The Rule of Property”, by Caren Coulter, 2007 – This book questions the fundamental right of private property and how it has grown to be dominated by the powered few. It talks about the importance of the commons for shaping our society, and how when the commons dwindles, then more inequality, ecological devastation, dehumanization, and totalitarianism prevail. Basically, it tells the story of how private property came to rule the country and usurp democracy, starting with the creation of the Constitution.

“Invisible Hand” documentary produced by Mark Ruffalo, 2020 – The first documentary about the Rights of Nature Movement, describing the work that several different communities did to secure rights for their community, based around protection of their natural ecosystems. An incredibly inspiring documentation of some solid success stories of communities who faced giant corporate interests and actually won!

The Rights of Nature”, David Boyd, 2017 -Another inspiring collection of success stories, with communities winning legal protections for natural systems that were threatened by corporate interests. A growing group of successful cases are setting more and more legal precedent for actually taking steps to protect ecosystems instead of just protecting the rights of corporations.

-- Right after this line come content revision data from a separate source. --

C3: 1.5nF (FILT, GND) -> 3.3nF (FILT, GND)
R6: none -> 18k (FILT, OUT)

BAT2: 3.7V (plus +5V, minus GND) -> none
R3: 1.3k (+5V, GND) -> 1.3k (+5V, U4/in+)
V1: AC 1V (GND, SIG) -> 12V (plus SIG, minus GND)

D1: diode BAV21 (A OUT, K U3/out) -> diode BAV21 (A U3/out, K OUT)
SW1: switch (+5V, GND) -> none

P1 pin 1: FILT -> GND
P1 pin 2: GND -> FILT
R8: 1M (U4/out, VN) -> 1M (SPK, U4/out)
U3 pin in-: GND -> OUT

Spray Free Coast – this website has great information about the status of spraying the clearcuts in Western Oregon. Their information page has some extremely eye-opening mini-documentaries about the horrendous spraying programs on the timberlands in Oregon. Also, Beyond Toxics, based out of Eugene, has done an enormous amount of work to bring awareness and better regulation of chemicals that harm us through pesticide reform, as well as leading campaigns for climate justice, and environmental justice. Their website has a lot of great information resources.

Big Money Bought the Forests – An in-depth discussion of how corporate investment companies took over the forests of Oregon. Especially interesting was the discussion of how counties used to receive income from timber harvests, but no longer do, now that taxes have been changed to dramatically benefit the profit of the corporations.

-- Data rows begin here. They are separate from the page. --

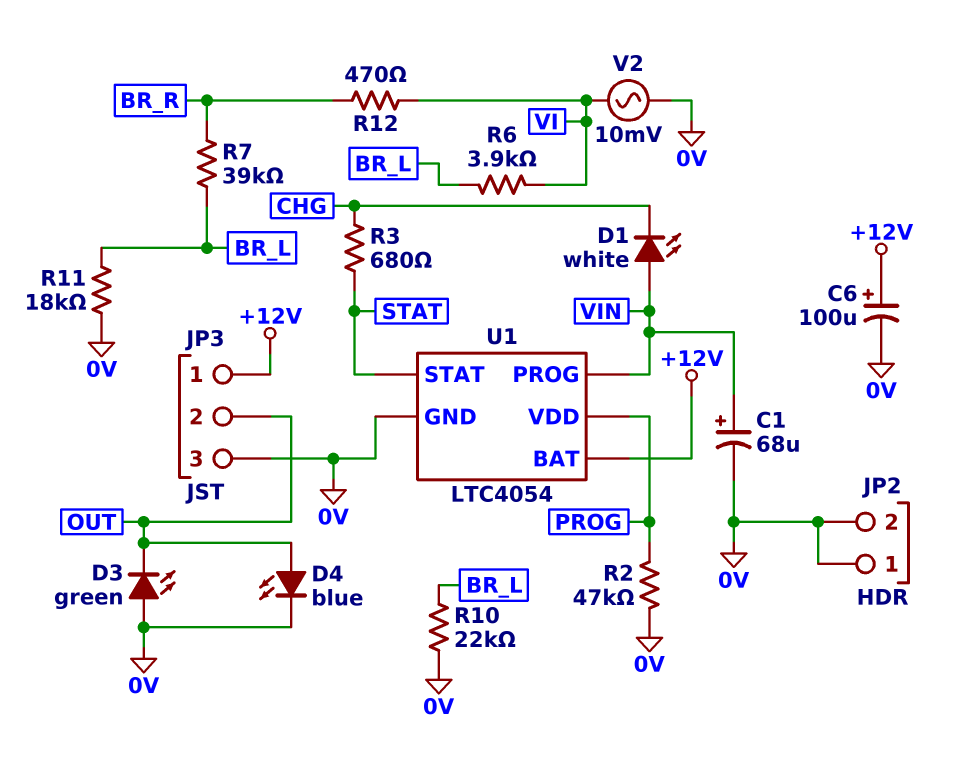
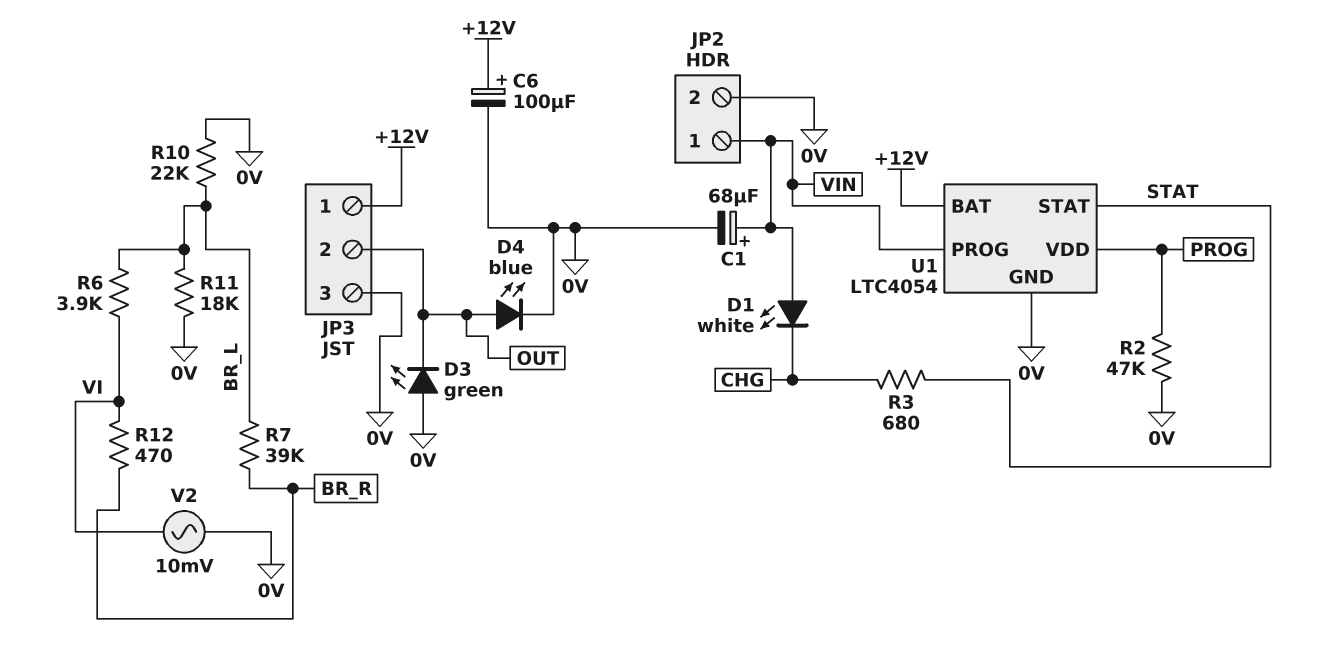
JP2 pin 1: 0V -> VIN

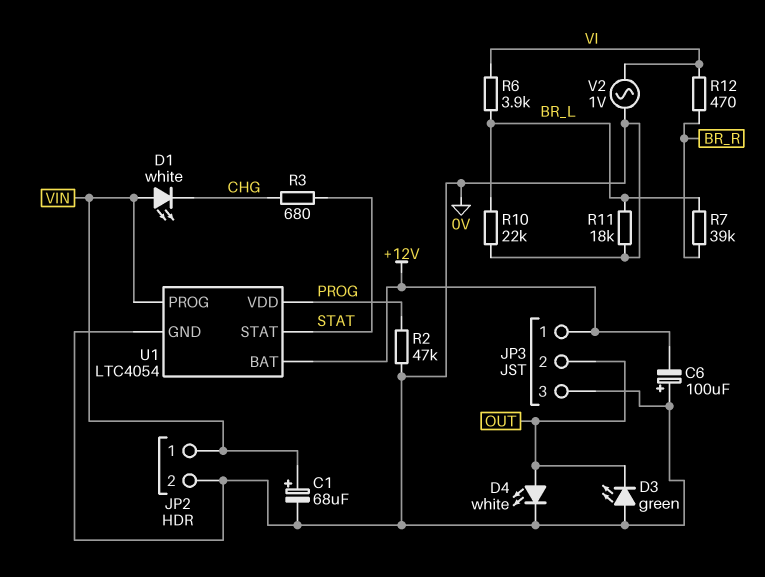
C6: 100uF (plus +12V, minus 0V) -> 100uF (plus 0V, minus +12V)
D4: LED blue (A OUT, K 0V) -> LED white (A OUT, K 0V)
V2: AC 10mV (0V, VI) -> AC 1V (0V, VI)

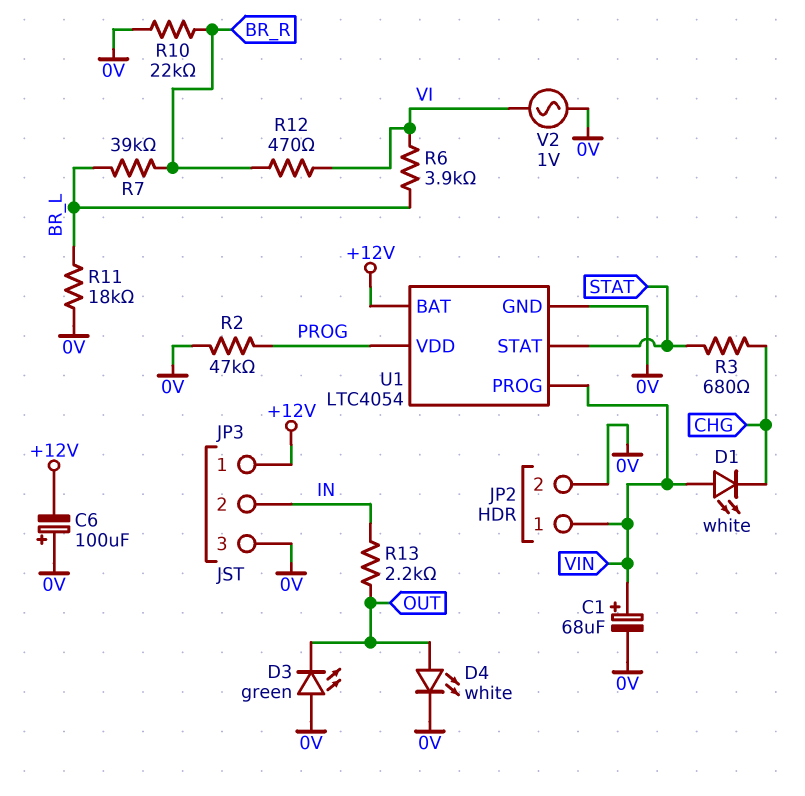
JP3 pin 2: OUT -> IN
R10: 22k (0V, BR_L) -> 22k (0V, BR_R)
R13: none -> 2.2k (IN, OUT)

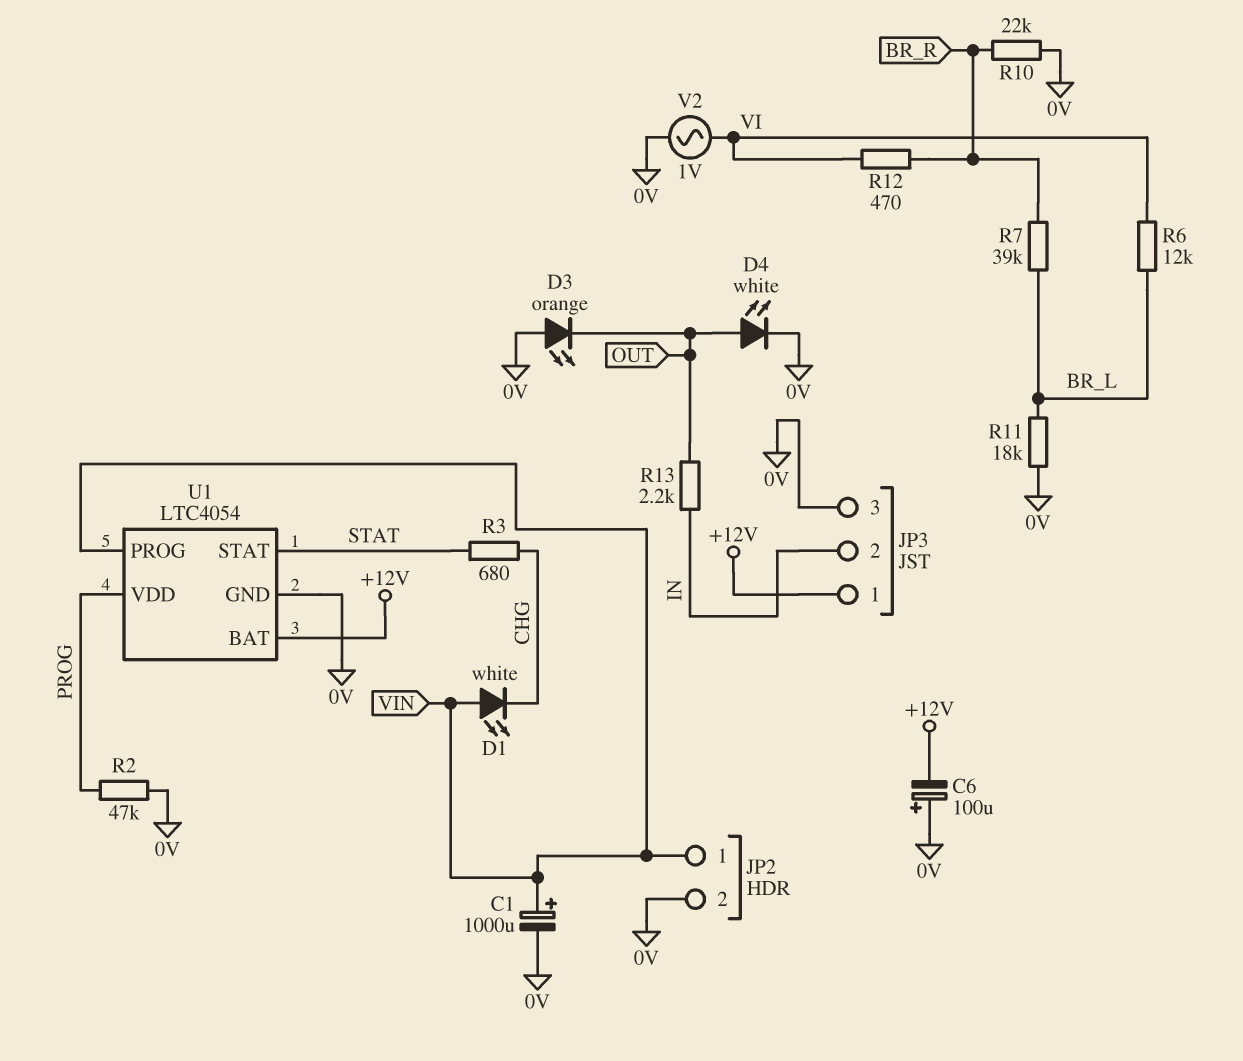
C1: 68uF (plus VIN, minus 0V) -> 1000uF (plus VIN, minus 0V)
D3: LED green (A 0V, K OUT) -> LED orange (A 0V, K OUT)
R6: 3.9k (BR_L, VI) -> 12k (BR_L, VI)

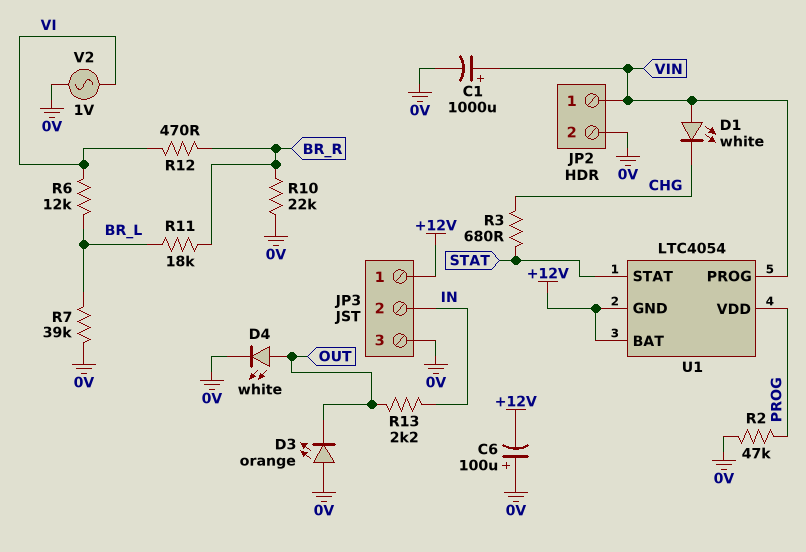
R7: 39k (BR_L, BR_R) -> 39k (0V, BR_L)
R11: 18k (0V, BR_L) -> 18k (BR_L, BR_R)
U1 pin GND: 0V -> +12V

Timberland History in Oregon – Did you ever wonder how the timber corporations amassed such huge forest parcels? In the 1880’s, as the western portion of the United States was being “settled”, the government was giving away land to the people under the Homestead Act. The timber companies sent their agents to claim 160 acre parcels, and then turn them over for consolidation into the timber company. It was pure theft of the land! One of Oregon’s U.S. Senator’s was tried for fraud in a sensational trial, and found guilty: but he died before he could appeal, and nothing was ever done to remove the stolen land from those who stole it.

Save the Trees” – interview of Jo-el Palacios, Sasquatch Woods People founder, by Phillip, station manager at our very own local radio station KXCJ.

Greenwashed Timber: How sustainable Forest Certification has Failed – Many of us think it is worthwhile to pay a little extra to buy Forest Stewardship Council (FSC) certified lumber, in order to know that we are making an ecologically responsible purchase. This article from Yale University exposes the truth behind the FSC rules (or lack thereof). FSC stewardship allows clearcuts just like we see on our hillsides here. (Note that SFI certified lumber is even more sketchy – SFI is timber-industry controlled.)